**ACTIVITY:** Reproduce every line of extracted text in the records word for word, in its original order, and leave the pictures out of your answer.

------ EXTRACTED MATERIAL ------

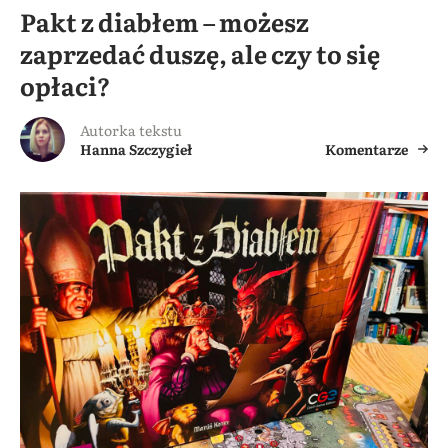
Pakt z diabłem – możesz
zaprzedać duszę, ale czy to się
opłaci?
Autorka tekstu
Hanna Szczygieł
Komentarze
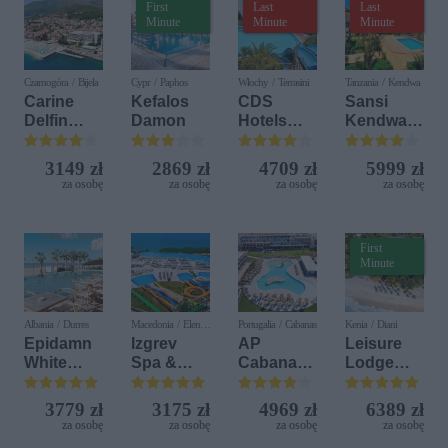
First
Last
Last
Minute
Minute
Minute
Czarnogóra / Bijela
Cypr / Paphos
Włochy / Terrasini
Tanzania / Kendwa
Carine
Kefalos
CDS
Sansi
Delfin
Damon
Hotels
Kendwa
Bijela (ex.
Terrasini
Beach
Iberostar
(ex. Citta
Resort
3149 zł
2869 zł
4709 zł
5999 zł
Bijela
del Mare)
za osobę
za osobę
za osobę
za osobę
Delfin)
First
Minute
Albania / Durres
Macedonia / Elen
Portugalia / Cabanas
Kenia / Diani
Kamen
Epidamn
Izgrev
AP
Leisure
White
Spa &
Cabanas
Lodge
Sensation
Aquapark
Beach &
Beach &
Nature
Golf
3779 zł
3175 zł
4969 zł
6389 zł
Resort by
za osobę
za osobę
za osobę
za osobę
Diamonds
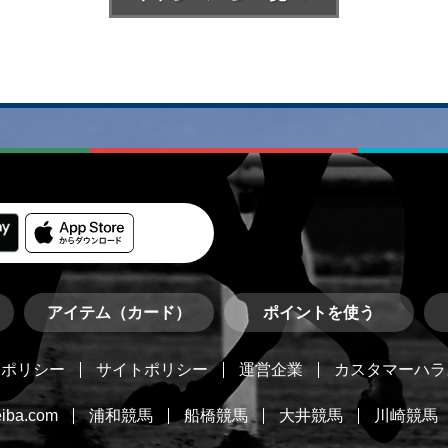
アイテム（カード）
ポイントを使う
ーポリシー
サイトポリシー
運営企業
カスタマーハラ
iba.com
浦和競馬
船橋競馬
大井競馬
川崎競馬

------

**SOLUTION TO THIS EXERCISE:**
Pakt z diabłem – możesz
zaprzedać duszę, ale czy to się
opłaci?
Autorka tekstu
Hanna Szczygieł
Komentarze
First
Last
Last
Minute
Minute
Minute
Czarnogóra / Bijela
Cypr / Paphos
Włochy / Terrasini
Tanzania / Kendwa
Carine
Kefalos
CDS
Sansi
Delfin
Damon
Hotels
Kendwa
Bijela (ex.
Terrasini
Beach
Iberostar
(ex. Citta
Resort
3149 zł
2869 zł
4709 zł
5999 zł
Bijela
del Mare)
za osobę
za osobę
za osobę
za osobę
Delfin)
First
Minute
Albania / Durres
Macedonia / Elen
Portugalia / Cabanas
Kenia / Diani
Kamen
Epidamn
Izgrev
AP
Leisure
White
Spa &
Cabanas
Lodge
Sensation
Aquapark
Beach &
Beach &
Nature
Golf
3779 zł
3175 zł
4969 zł
6389 zł
Resort by
za osobę
za osobę
za osobę
za osobę
Diamonds
アイテム（カード）
ポイントを使う
ーポリシー
サイトポリシー
運営企業
カスタマーハラ
iba.com
浦和競馬
船橋競馬
大井競馬
川崎競馬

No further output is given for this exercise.